■ WHAT IS REQUIRED:
Present each line of the entries below that holds the word "buttons".

■ MATERIAL FOR THIS EXERCISE:
────────
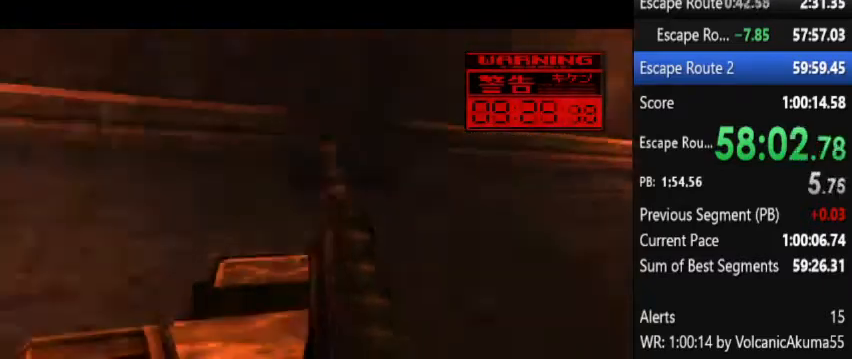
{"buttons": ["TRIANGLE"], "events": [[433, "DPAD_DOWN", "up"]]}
────────
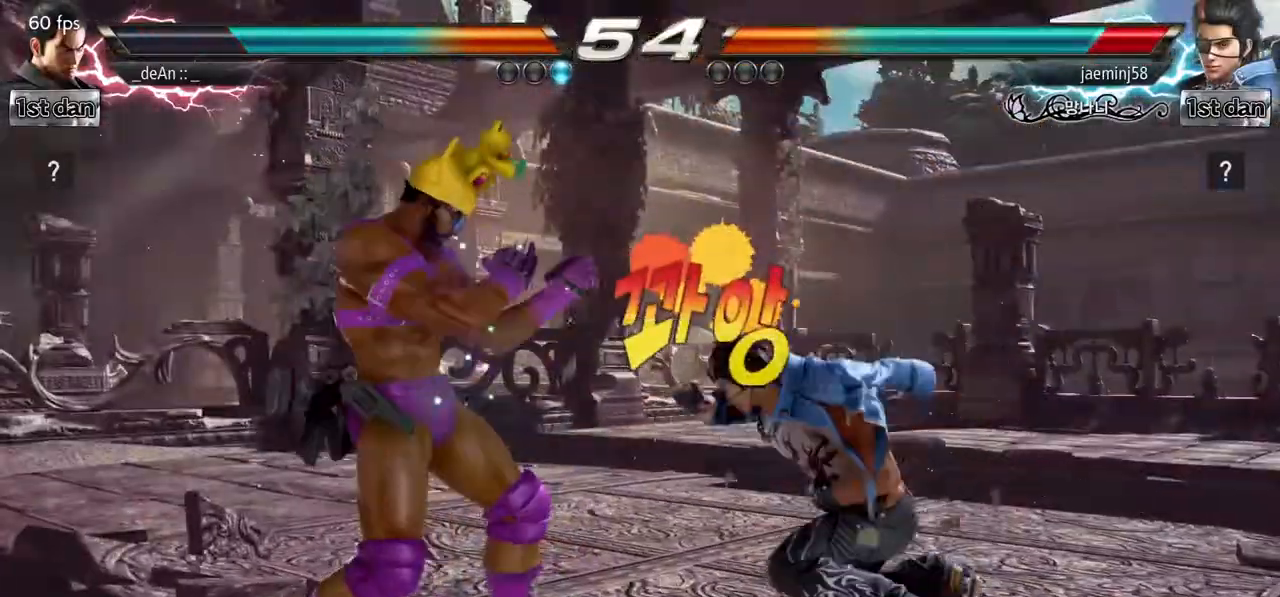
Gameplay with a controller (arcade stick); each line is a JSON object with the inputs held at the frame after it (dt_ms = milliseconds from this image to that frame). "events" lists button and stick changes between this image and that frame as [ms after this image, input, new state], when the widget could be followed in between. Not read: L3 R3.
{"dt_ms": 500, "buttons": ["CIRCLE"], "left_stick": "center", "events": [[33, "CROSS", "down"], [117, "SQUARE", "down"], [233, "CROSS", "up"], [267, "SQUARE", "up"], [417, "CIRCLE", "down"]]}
────────
■ EXERCISE OUTPUT:
{"buttons": ["TRIANGLE"], "events": [[433, "DPAD_DOWN", "up"]]}
{"dt_ms": 500, "buttons": ["CIRCLE"], "left_stick": "center", "events": [[33, "CROSS", "down"], [117, "SQUARE", "down"], [233, "CROSS", "up"], [267, "SQUARE", "up"], [417, "CIRCLE", "down"]]}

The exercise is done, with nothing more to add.